Corri bambina mia e non fermarti a pensare, ma illuditi e illudi! Conduci, sempre più lontano, le genti che ami, verso un regno che non potrà mai esistere in terra od in cielo! Intanto, rinnega, rinnega le forme! Afferma sicura che esse siano soltanto il portato d’una tua sciocca celia, remota e desueta, altrimenti, se mai ti conducesse il caso a costeggiare le balze d’una pozzanghera fangosa, potresti atterrirti e, forse, addirittura morire, scorgendo, nel torbido riflesso incrinato dell’acqua, il modo nel quale ora risulti acconciata. A quel punto, più a nulla varrebbero i foschi richiami dei tuoi fantasmi imperiosi e ti troveresti solitaria a vagare, sconsolata e sperduta, per un deserto sconosciuto e senza confini, disfacendoti pian piano nel nulla.

Ma, dunque, ripensandoci bene, sono poi così innocue le forme? È davvero meglio non meditarci troppo, altrimenti i vicini si potrebbero accorgere dell’assoluta perniciosità che affetta la mia natura asociale e, a quel punto, il Sindaco si vedrebbe costretto, con una speciale ordinanza, a far riaprire il manicomio per me; per me solo? Non m’importa poi tanto, purché gli infermieri siano ben educati. Come? Mi comunicate che non è possibile? Cosa mi dite? Che, al massimo, gli operatori paramedici possono essere socialmente aperti alla mia problematica di malato di mente? Mah, fate voi e scusatemi, già nell’esordio l’avevo premesso che, per me, questa società moderna costituisce un enigma insondabile. Come? Non ci si deve scusare, perché lo scusarsi per questo è ormai considerato corrispondere ad un comportamento antiquato e fuori luogo? No, adesso addirittura mi prevenite, dicendomi anche che nemmeno posso scusarmi per essermi scusato.

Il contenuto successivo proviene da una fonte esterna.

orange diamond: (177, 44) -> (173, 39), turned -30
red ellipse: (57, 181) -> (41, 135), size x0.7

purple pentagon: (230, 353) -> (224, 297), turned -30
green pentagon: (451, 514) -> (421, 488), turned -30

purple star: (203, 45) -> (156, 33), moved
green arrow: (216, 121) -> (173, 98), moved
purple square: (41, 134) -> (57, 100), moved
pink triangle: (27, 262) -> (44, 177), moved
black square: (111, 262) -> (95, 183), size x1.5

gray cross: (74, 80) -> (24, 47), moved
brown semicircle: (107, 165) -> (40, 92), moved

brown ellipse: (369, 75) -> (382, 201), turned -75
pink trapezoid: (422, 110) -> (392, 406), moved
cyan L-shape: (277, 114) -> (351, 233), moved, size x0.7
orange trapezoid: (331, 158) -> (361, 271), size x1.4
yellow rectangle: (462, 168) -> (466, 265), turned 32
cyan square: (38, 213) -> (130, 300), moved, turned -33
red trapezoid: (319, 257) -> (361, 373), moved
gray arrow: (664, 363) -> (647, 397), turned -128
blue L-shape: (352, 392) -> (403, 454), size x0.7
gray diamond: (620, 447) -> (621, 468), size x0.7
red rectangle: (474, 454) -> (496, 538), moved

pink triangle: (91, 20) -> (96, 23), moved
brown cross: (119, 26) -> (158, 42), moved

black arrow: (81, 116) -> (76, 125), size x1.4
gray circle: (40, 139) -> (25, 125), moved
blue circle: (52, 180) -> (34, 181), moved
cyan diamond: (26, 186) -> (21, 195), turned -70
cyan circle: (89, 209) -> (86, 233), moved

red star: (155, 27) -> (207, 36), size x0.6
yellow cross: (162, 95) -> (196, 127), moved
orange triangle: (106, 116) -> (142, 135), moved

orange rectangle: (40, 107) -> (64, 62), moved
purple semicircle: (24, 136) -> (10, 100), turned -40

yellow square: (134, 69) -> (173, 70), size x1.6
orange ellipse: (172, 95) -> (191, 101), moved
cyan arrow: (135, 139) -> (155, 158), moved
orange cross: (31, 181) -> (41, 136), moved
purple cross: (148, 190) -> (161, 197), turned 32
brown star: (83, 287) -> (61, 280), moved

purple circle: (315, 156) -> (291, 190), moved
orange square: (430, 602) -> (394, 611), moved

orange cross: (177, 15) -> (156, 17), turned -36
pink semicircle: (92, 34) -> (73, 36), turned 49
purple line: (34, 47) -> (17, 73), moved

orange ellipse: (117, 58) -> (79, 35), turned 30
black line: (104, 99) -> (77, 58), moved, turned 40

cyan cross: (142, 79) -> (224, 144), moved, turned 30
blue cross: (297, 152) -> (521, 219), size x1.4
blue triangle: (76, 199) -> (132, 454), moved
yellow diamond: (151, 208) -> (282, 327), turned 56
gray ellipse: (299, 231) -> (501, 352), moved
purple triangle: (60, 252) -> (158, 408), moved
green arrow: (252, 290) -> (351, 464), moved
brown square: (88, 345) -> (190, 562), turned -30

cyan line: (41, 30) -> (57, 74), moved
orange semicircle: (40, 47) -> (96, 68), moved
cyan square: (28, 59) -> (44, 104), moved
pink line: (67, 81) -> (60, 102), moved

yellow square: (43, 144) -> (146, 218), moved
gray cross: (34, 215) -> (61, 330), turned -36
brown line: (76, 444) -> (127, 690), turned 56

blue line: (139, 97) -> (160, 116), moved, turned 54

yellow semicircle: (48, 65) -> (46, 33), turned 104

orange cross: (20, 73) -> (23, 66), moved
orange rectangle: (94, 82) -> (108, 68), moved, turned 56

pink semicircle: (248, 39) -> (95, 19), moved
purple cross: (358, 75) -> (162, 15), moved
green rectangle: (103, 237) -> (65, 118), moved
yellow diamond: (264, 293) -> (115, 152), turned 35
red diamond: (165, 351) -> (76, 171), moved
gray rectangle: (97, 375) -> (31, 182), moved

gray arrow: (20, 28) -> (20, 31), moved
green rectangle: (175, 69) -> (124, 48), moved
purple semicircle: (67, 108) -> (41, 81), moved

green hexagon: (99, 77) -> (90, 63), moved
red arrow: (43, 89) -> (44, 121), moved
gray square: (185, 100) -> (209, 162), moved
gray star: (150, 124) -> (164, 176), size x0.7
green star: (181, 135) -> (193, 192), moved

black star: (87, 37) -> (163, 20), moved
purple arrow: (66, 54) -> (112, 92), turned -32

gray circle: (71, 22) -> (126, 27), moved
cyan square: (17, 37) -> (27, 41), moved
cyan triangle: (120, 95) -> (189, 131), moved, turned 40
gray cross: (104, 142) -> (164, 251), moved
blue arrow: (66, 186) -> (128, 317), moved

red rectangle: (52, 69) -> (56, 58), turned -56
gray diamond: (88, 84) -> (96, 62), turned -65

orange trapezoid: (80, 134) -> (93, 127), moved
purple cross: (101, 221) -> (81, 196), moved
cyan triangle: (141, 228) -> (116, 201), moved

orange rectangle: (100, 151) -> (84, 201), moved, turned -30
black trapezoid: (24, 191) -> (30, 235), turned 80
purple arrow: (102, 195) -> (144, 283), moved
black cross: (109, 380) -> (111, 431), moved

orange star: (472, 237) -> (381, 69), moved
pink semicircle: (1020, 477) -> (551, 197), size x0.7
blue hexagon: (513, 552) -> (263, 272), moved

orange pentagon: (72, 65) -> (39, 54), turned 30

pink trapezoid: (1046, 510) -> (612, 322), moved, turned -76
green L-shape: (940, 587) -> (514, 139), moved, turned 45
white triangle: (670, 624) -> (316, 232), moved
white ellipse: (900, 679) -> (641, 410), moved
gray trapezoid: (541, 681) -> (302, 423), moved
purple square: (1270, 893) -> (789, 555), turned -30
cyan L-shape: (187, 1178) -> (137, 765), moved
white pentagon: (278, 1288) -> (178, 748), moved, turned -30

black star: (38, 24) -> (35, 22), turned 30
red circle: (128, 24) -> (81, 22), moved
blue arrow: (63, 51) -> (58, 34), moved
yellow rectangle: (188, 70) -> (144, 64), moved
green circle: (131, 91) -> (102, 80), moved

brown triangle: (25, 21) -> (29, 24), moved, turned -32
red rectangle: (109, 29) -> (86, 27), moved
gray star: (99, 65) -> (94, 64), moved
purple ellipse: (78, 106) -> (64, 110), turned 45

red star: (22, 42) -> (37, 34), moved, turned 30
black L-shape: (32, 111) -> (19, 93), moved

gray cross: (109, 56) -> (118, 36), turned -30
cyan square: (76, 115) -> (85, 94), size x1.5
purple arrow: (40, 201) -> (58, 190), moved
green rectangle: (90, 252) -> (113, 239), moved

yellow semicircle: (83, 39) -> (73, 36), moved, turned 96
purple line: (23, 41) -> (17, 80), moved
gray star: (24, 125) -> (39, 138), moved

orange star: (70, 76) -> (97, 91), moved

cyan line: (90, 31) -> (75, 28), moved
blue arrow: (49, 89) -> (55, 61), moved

Ora basta davvero, ho proprio compreso che, solamente nelle profonde viscere di un manicomio ospitale potrò trovare un adeguato ricovero per la mia disgraziata diversità! Cosa mi dite ancora? Che tali cose non si possono affermare e che, quindi, sarei un villanzone? Ma, andiamo, una volta ripudiate le forme, questo termine che cosa può ancora significare ormai?